* BEGIN TEXT *
Twenty billion dollars in annual originations. Millions of small businesses carrying daily withdrawal obligations they did not fully understand when they signed. Default rates estimated at 20% to 30%. And a regulatory framework that is only now beginning to acknowledge the problem exists.

The merchant cash advance industry originates an estimated $15 billion to $20 billion annually in the United States. The outstanding balance at any given time is estimated at $10 billion to $15 billion. The default rate is estimated at 20% to 30%. The effective annual percentage rates, when calculated on recharacterized MCAs, routinely exceed 100% and sometimes exceed 300%. By any measure, this is a significant financial market with significant consequences for the small businesses it serves. And yet, compared to the attention devoted to consumer lending, student loans, mortgage practices, and credit card regulation, the MCA market receives almost no public attention.

Why the Silence

Several factors contribute to the silence. The MCA industry is classified as commercial financing, which attracts less regulatory and media attention than consumer products. The borrowers are small business owners, not individual consumers, and the political and media narratives around financial protection tend to focus on consumers. The industry is private — most MCA funders are privately held companies that do not file public financial statements. And the product’s complexity — a purchase of future receivables, not a loan — makes it difficult to explain to audiences unfamiliar with the distinction.
* END TEXT *
* BEGIN EXTRACTED RECORDS *
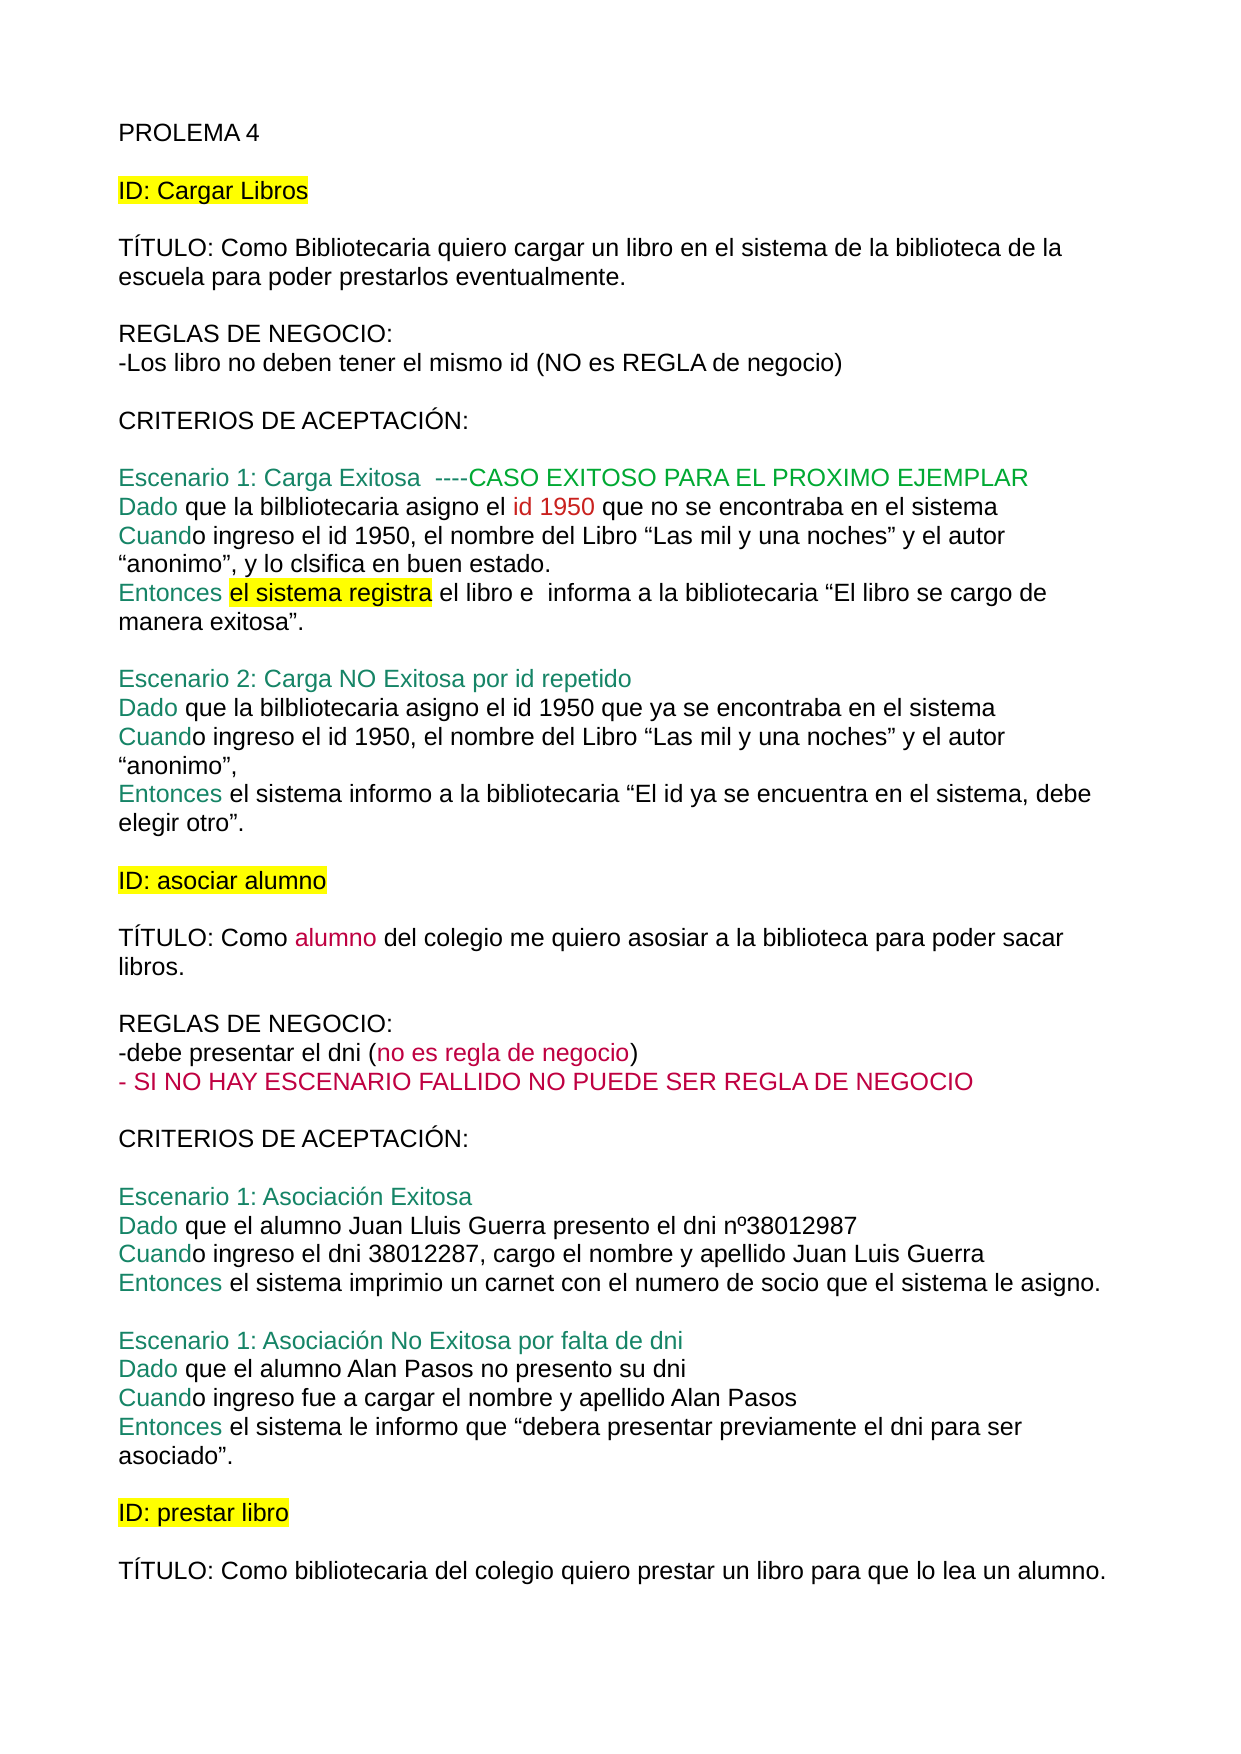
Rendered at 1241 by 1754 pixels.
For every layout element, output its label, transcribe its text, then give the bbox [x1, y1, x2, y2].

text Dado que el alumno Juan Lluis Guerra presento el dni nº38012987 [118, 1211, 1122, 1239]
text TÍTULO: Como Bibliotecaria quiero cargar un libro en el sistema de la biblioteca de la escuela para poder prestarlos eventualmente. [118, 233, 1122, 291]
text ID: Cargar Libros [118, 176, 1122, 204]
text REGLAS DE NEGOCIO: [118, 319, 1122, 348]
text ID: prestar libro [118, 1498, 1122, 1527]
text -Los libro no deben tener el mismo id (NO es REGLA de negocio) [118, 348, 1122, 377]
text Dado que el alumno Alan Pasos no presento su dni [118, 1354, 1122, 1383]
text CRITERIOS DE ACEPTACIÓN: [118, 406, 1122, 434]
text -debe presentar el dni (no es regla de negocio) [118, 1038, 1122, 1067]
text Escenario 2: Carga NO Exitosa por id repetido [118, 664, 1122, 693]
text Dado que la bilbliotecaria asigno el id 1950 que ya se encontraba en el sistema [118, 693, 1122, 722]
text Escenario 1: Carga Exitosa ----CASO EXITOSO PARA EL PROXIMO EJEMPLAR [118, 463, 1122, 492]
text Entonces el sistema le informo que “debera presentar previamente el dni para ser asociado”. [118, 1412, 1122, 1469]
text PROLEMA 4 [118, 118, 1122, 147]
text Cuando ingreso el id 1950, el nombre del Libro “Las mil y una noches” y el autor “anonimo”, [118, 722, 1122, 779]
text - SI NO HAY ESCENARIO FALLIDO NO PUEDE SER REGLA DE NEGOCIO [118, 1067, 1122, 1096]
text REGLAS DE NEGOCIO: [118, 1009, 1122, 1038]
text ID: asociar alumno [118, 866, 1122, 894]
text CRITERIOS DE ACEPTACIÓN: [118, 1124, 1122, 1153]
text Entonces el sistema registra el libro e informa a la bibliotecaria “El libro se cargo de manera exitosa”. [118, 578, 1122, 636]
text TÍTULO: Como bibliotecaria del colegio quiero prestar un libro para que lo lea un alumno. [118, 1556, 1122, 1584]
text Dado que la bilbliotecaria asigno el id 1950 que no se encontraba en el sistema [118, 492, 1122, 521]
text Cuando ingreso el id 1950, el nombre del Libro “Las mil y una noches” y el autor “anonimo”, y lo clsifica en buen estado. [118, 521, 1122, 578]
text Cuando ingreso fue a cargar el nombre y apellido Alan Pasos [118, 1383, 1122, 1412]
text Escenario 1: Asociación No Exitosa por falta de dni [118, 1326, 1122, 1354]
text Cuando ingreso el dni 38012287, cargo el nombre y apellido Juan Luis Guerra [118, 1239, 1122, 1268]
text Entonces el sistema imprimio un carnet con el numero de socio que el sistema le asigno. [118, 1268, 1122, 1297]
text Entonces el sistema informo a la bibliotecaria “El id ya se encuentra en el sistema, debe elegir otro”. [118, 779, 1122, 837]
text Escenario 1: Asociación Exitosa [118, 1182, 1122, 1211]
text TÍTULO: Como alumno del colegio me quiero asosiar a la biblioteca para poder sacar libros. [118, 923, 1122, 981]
* END EXTRACTED RECORDS *
* BEGIN EXTRACTED RECORDS *
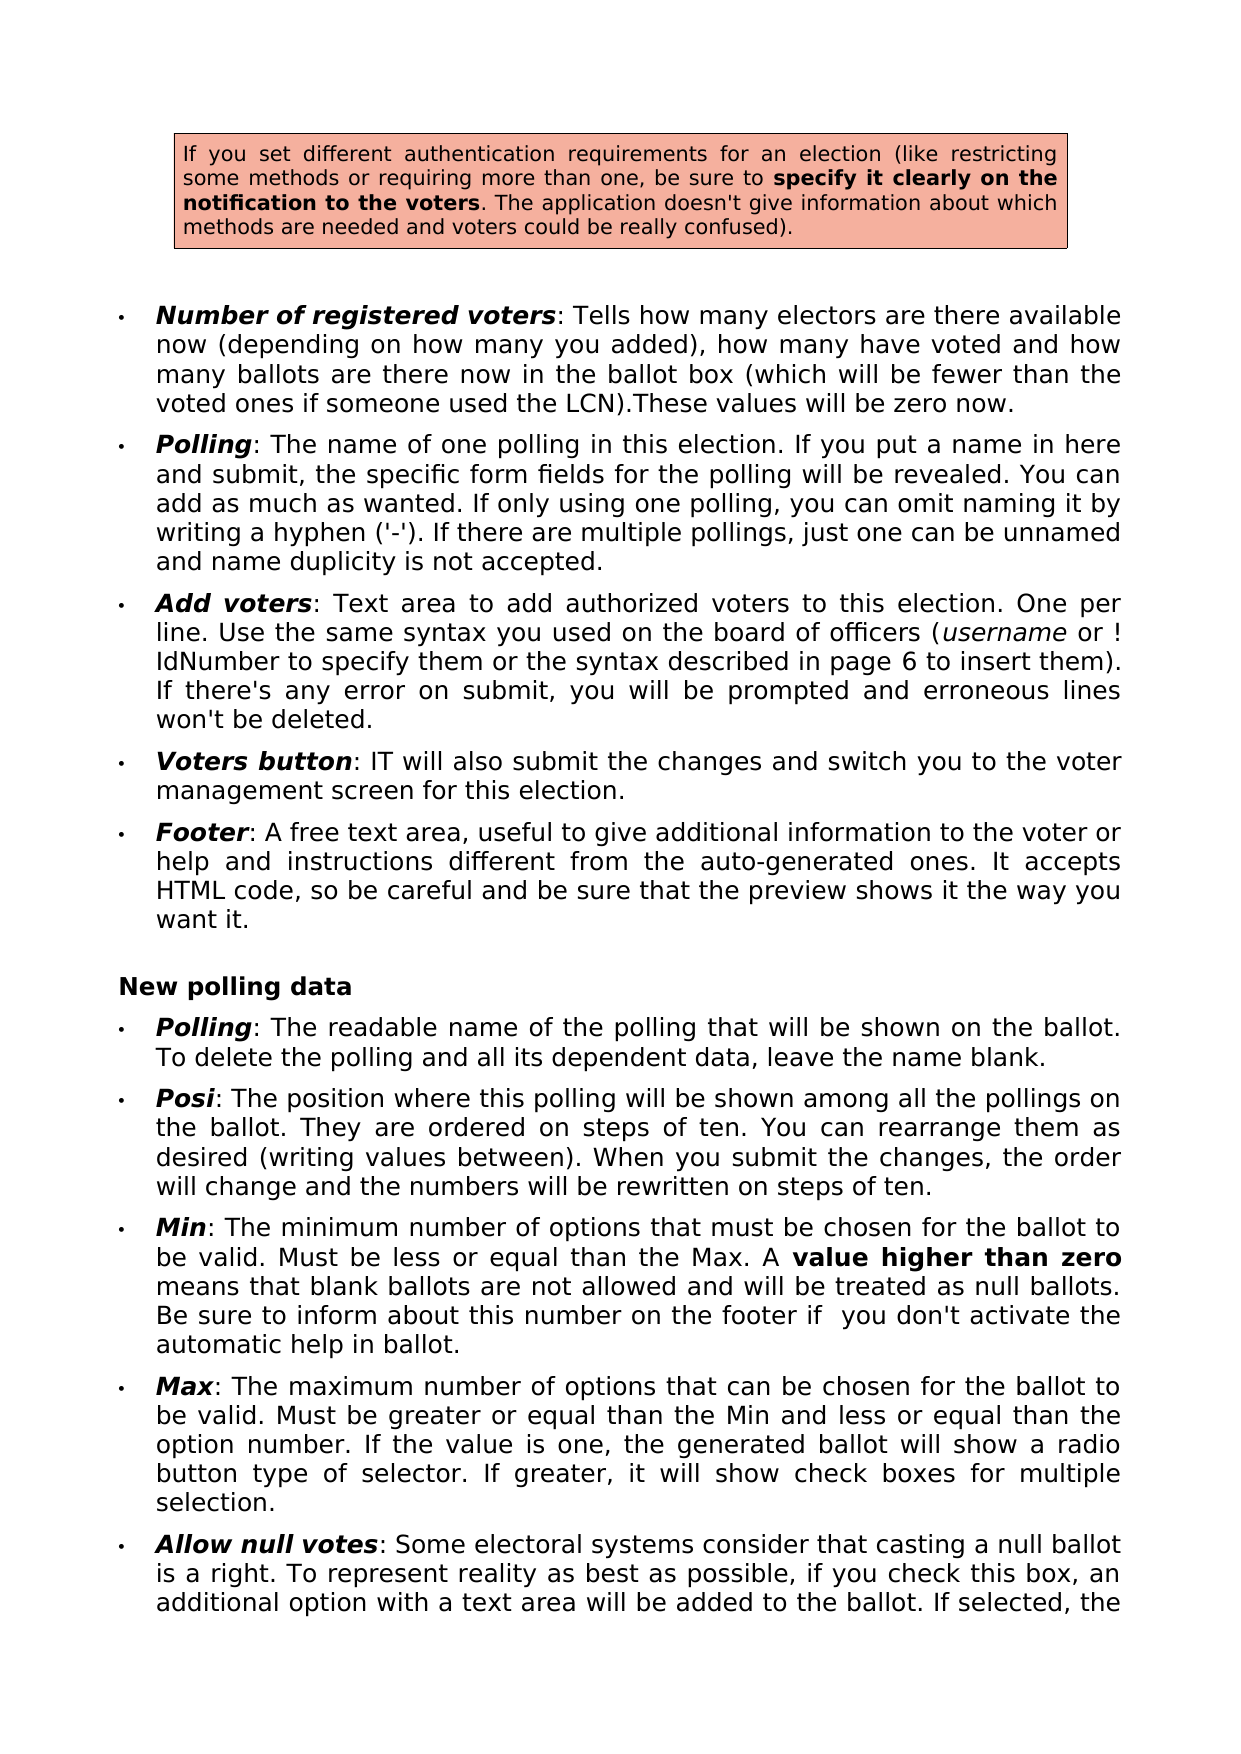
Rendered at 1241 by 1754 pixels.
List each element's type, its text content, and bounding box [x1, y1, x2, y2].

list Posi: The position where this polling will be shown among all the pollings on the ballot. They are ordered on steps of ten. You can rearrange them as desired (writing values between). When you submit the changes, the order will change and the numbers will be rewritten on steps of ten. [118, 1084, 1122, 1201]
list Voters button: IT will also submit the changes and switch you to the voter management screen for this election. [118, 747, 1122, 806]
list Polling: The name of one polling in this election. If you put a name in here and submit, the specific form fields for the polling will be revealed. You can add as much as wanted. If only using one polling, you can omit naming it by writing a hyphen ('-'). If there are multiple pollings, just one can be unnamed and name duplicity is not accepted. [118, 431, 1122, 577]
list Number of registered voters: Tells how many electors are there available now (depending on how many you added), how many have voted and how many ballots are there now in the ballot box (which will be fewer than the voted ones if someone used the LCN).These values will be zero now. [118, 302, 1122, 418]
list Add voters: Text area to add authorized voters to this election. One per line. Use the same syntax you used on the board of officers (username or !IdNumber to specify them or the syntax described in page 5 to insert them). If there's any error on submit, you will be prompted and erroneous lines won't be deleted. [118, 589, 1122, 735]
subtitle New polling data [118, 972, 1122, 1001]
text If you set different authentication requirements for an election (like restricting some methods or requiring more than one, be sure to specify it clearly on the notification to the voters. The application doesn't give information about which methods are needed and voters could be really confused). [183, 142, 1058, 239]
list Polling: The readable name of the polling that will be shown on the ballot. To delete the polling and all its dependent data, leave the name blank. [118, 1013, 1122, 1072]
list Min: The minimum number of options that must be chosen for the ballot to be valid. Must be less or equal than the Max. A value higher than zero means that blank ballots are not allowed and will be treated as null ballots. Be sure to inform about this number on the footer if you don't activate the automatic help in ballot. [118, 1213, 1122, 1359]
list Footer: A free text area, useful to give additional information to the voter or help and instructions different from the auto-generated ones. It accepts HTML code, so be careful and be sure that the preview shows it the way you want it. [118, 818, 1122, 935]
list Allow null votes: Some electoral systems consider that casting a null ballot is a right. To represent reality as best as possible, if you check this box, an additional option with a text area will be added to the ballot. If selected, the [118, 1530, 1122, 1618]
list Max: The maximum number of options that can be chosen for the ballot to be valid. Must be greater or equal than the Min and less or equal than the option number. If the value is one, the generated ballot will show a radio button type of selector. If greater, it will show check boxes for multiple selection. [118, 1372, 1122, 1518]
* END EXTRACTED RECORDS *
* BEGIN EXTRACTED RECORDS *
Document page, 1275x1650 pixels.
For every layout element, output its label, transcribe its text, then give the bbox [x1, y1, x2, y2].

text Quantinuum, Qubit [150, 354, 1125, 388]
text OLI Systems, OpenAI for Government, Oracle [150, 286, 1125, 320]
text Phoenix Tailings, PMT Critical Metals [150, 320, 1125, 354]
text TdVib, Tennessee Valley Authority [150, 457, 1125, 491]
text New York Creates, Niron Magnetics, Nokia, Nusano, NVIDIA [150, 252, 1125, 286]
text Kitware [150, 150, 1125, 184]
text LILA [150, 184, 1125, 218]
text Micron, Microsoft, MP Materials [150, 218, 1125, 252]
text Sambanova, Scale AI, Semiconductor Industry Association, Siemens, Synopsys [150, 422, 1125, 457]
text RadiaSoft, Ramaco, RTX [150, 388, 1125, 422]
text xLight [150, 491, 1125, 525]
* END EXTRACTED RECORDS *
# [OBJECTIVE]
Reproduce the passage on the merchant cash advance industry word for word, in full. The material plays no part in this exercise.

# [OUTPUT]
Twenty billion dollars in annual originations. Millions of small businesses carrying daily withdrawal obligations they did not fully understand when they signed. Default rates estimated at 20% to 30%. And a regulatory framework that is only now beginning to acknowledge the problem exists.

The merchant cash advance industry originates an estimated $15 billion to $20 billion annually in the United States. The outstanding balance at any given time is estimated at $10 billion to $15 billion. The default rate is estimated at 20% to 30%. The effective annual percentage rates, when calculated on recharacterized MCAs, routinely exceed 100% and sometimes exceed 300%. By any measure, this is a significant financial market with significant consequences for the small businesses it serves. And yet, compared to the attention devoted to consumer lending, student loans, mortgage practices, and credit card regulation, the MCA market receives almost no public attention.

Why the Silence

Several factors contribute to the silence. The MCA industry is classified as commercial financing, which attracts less regulatory and media attention than consumer products. The borrowers are small business owners, not individual consumers, and the political and media narratives around financial protection tend to focus on consumers. The industry is private — most MCA funders are privately held companies that do not file public financial statements. And the product’s complexity — a purchase of future receivables, not a loan — makes it difficult to explain to audiences unfamiliar with the distinction.